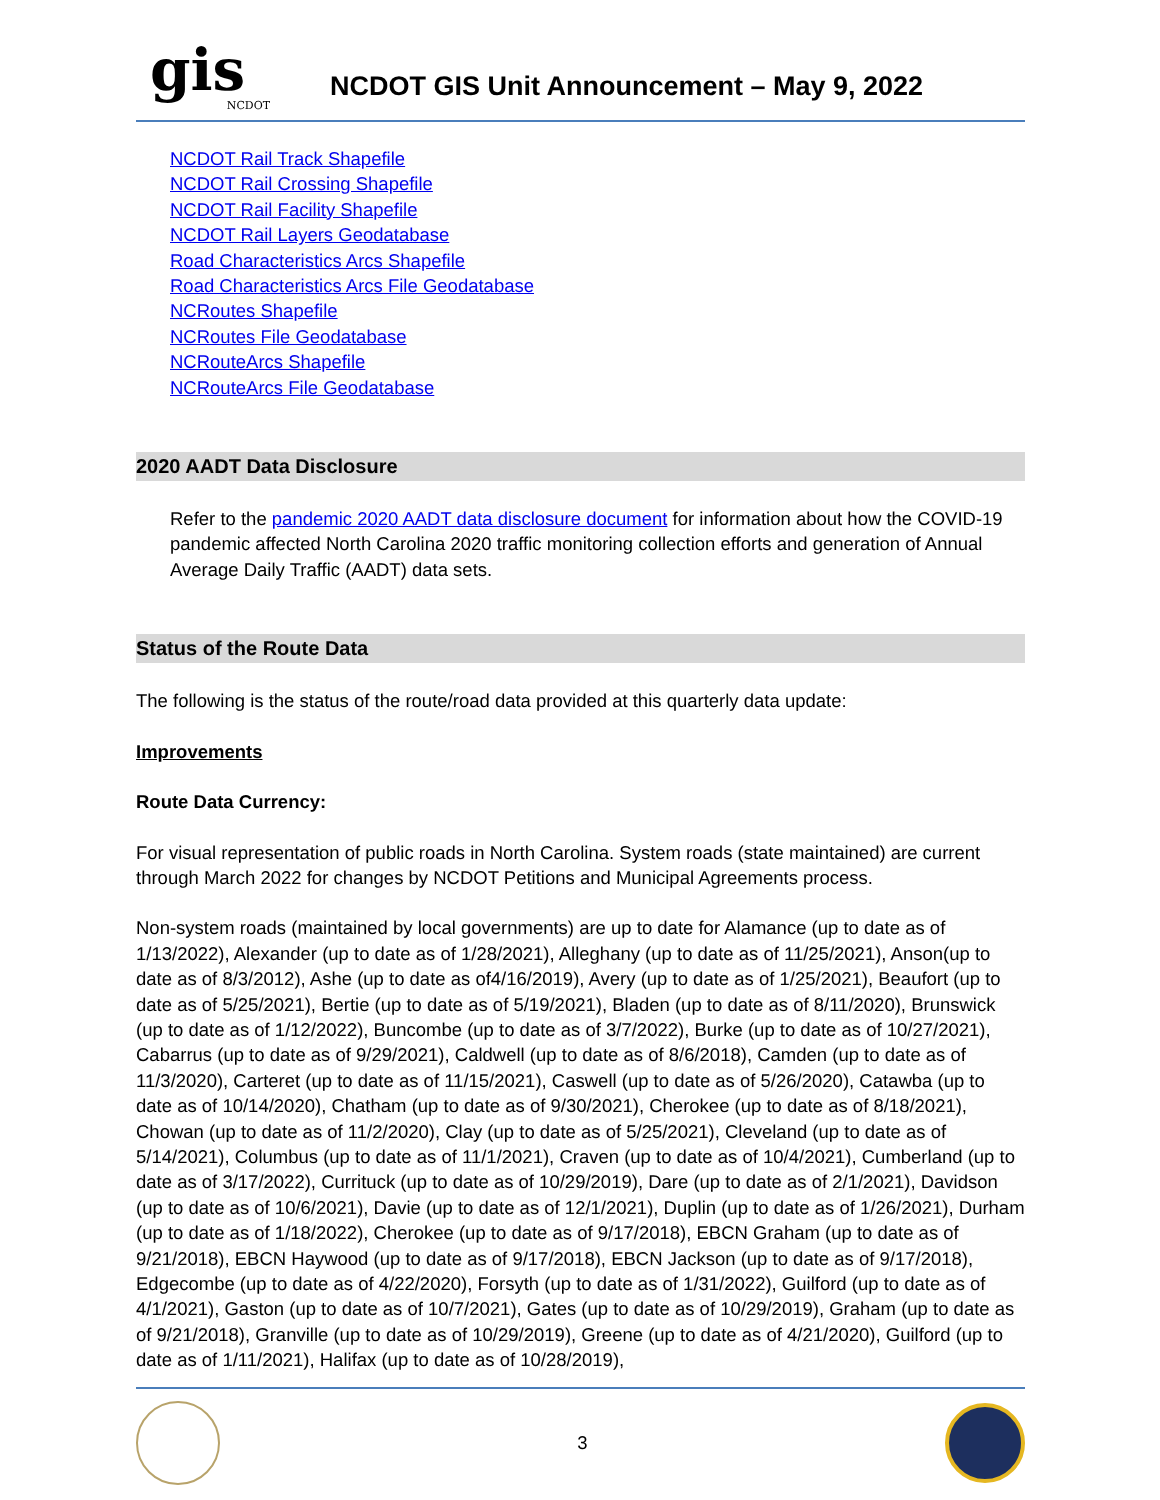gis
NCDOT
NCDOT GIS Unit Announcement – May 9, 2022
NCDOT Rail Track Shapefile
NCDOT Rail Crossing Shapefile
NCDOT Rail Facility Shapefile
NCDOT Rail Layers Geodatabase
Road Characteristics Arcs Shapefile
Road Characteristics Arcs File Geodatabase
NCRoutes Shapefile
NCRoutes File Geodatabase
NCRouteArcs Shapefile
NCRouteArcs File Geodatabase
2020 AADT Data Disclosure
Refer to the pandemic 2020 AADT data disclosure document for information about how the COVID-19 pandemic affected North Carolina 2020 traffic monitoring collection efforts and generation of Annual Average Daily Traffic (AADT) data sets.
Status of the Route Data
The following is the status of the route/road data provided at this quarterly data update:
Improvements
Route Data Currency:
For visual representation of public roads in North Carolina. System roads (state maintained) are current through March 2022 for changes by NCDOT Petitions and Municipal Agreements process.
Non-system roads (maintained by local governments) are up to date for Alamance (up to date as of 1/13/2022), Alexander (up to date as of 1/28/2021), Alleghany (up to date as of 11/25/2021), Anson(up to date as of 8/3/2012), Ashe (up to date as of4/16/2019), Avery (up to date as of 1/25/2021), Beaufort (up to date as of 5/25/2021), Bertie (up to date as of 5/19/2021), Bladen (up to date as of 8/11/2020), Brunswick (up to date as of 1/12/2022), Buncombe (up to date as of 3/7/2022), Burke (up to date as of 10/27/2021), Cabarrus (up to date as of 9/29/2021), Caldwell (up to date as of 8/6/2018), Camden (up to date as of 11/3/2020), Carteret (up to date as of 11/15/2021), Caswell (up to date as of 5/26/2020), Catawba (up to date as of 10/14/2020), Chatham (up to date as of 9/30/2021), Cherokee (up to date as of 8/18/2021), Chowan (up to date as of 11/2/2020), Clay (up to date as of 5/25/2021), Cleveland (up to date as of 5/14/2021), Columbus (up to date as of 11/1/2021), Craven (up to date as of 10/4/2021), Cumberland (up to date as of 3/17/2022), Currituck (up to date as of 10/29/2019), Dare (up to date as of 2/1/2021), Davidson (up to date as of 10/6/2021), Davie (up to date as of 12/1/2021), Duplin (up to date as of 1/26/2021), Durham (up to date as of 1/18/2022), Cherokee (up to date as of 9/17/2018), EBCN Graham (up to date as of 9/21/2018), EBCN Haywood (up to date as of 9/17/2018), EBCN Jackson (up to date as of 9/17/2018), Edgecombe (up to date as of 4/22/2020), Forsyth (up to date as of 1/31/2022), Guilford (up to date as of 4/1/2021), Gaston (up to date as of 10/7/2021), Gates (up to date as of 10/29/2019), Graham (up to date as of 9/21/2018), Granville (up to date as of 10/29/2019), Greene (up to date as of 4/21/2020), Guilford (up to date as of 1/11/2021), Halifax (up to date as of 10/28/2019),
3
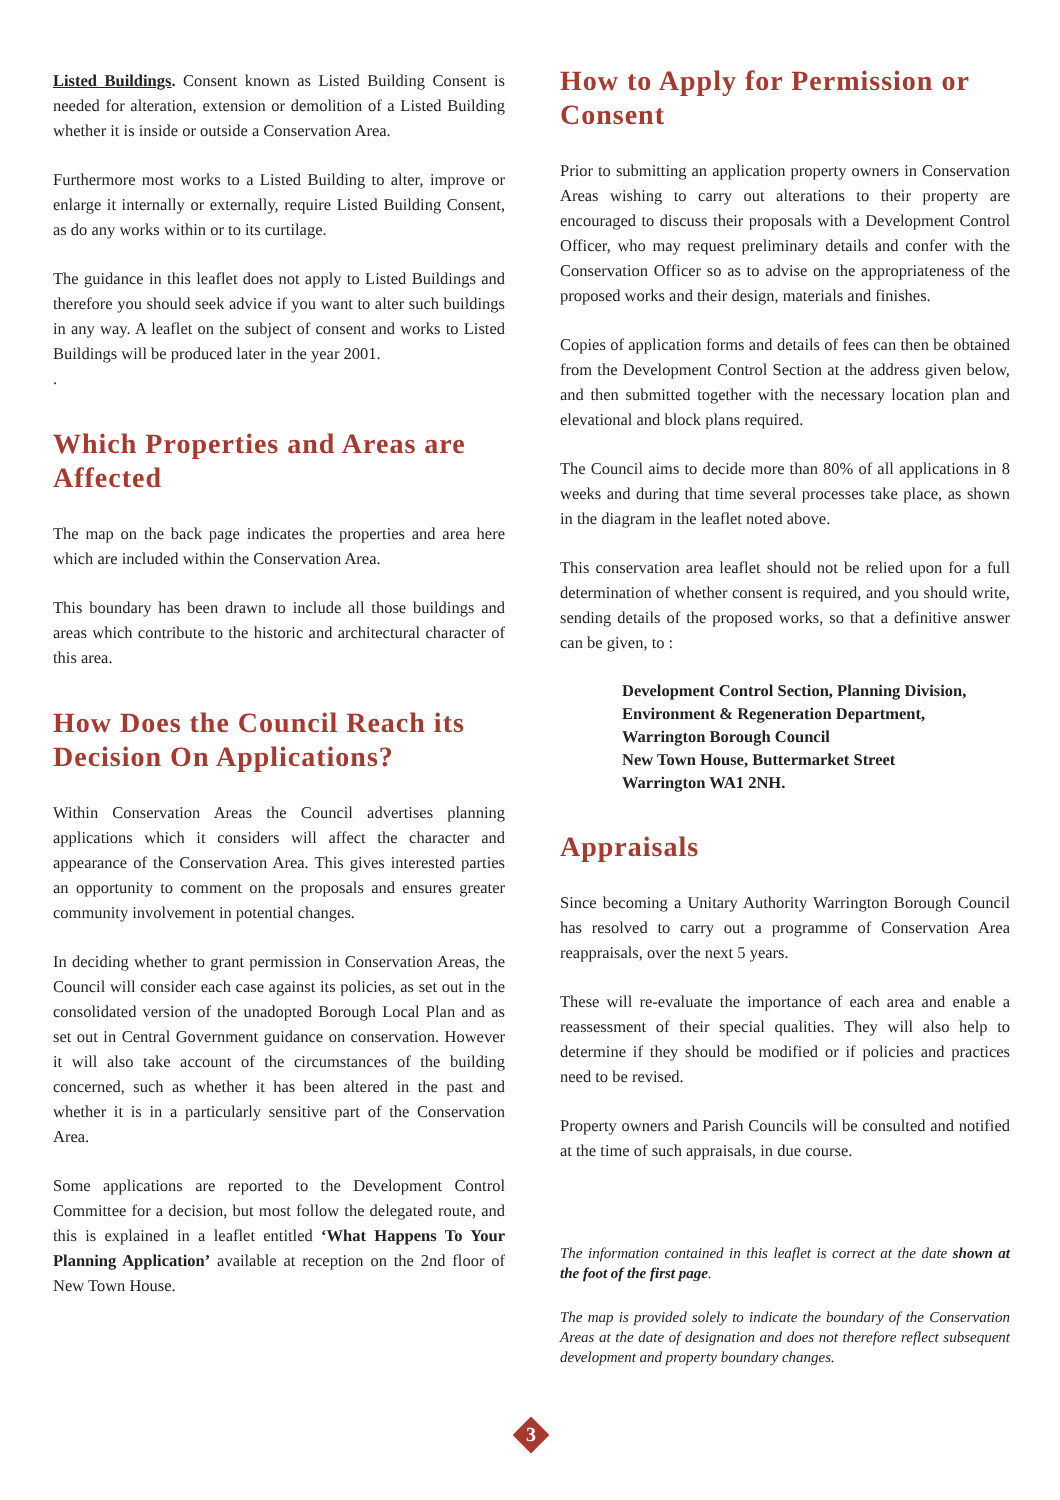Listed Buildings. Consent known as Listed Building Consent is needed for alteration, extension or demolition of a Listed Building whether it is inside or outside a Conservation Area.
Furthermore most works to a Listed Building to alter, improve or enlarge it internally or externally, require Listed Building Consent, as do any works within or to its curtilage.
The guidance in this leaflet does not apply to Listed Buildings and therefore you should seek advice if you want to alter such buildings in any way. A leaflet on the subject of consent and works to Listed Buildings will be produced later in the year 2001.
.
Which Properties and Areas are Affected
The map on the back page indicates the properties and area here which are included within the Conservation Area.
This boundary has been drawn to include all those buildings and areas which contribute to the historic and architectural character of this area.
How Does the Council Reach its Decision On Applications?
Within Conservation Areas the Council advertises planning applications which it considers will affect the character and appearance of the Conservation Area. This gives interested parties an opportunity to comment on the proposals and ensures greater community involvement in potential changes.
In deciding whether to grant permission in Conservation Areas, the Council will consider each case against its policies, as set out in the consolidated version of the unadopted Borough Local Plan and as set out in Central Government guidance on conservation. However it will also take account of the circumstances of the building concerned, such as whether it has been altered in the past and whether it is in a particularly sensitive part of the Conservation Area.
Some applications are reported to the Development Control Committee for a decision, but most follow the delegated route, and this is explained in a leaflet entitled ‘What Happens To Your Planning Application’ available at reception on the 2nd floor of New Town House.
How to Apply for Permission or Consent
Prior to submitting an application property owners in Conservation Areas wishing to carry out alterations to their property are encouraged to discuss their proposals with a Development Control Officer, who may request preliminary details and confer with the Conservation Officer so as to advise on the appropriateness of the proposed works and their design, materials and finishes.
Copies of application forms and details of fees can then be obtained from the Development Control Section at the address given below, and then submitted together with the necessary location plan and elevational and block plans required.
The Council aims to decide more than 80% of all applications in 8 weeks and during that time several processes take place, as shown in the diagram in the leaflet noted above.
This conservation area leaflet should not be relied upon for a full determination of whether consent is required, and you should write, sending details of the proposed works, so that a definitive answer can be given, to :
Development Control Section, Planning Division,
Environment & Regeneration Department,
Warrington Borough Council
New Town House, Buttermarket Street
Warrington WA1 2NH.
Appraisals
Since becoming a Unitary Authority Warrington Borough Council has resolved to carry out a programme of Conservation Area reappraisals, over the next 5 years.
These will re-evaluate the importance of each area and enable a reassessment of their special qualities. They will also help to determine if they should be modified or if policies and practices need to be revised.
Property owners and Parish Councils will be consulted and notified at the time of such appraisals, in due course.
The information contained in this leaflet is correct at the date shown at the foot of the first page.
The map is provided solely to indicate the boundary of the Conservation Areas at the date of designation and does not therefore reflect subsequent development and property boundary changes.
3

-*-

__WHAT TO PRODUCE__. Transcribe the records above from the line holding "Environment & Regeneration" down to the line holding "The information contained", inclusive, without adding anything.

__RESULT OF THE EXERCISE__.
Environment & Regeneration Department,
Warrington Borough Council
New Town House, Buttermarket Street
Warrington WA1 2NH.
Appraisals
Since becoming a Unitary Authority Warrington Borough Council has resolved to carry out a programme of Conservation Area reappraisals, over the next 5 years.
These will re-evaluate the importance of each area and enable a reassessment of their special qualities. They will also help to determine if they should be modified or if policies and practices need to be revised.
Property owners and Parish Councils will be consulted and notified at the time of such appraisals, in due course.
The information contained in this leaflet is correct at the date shown at the foot of the first page.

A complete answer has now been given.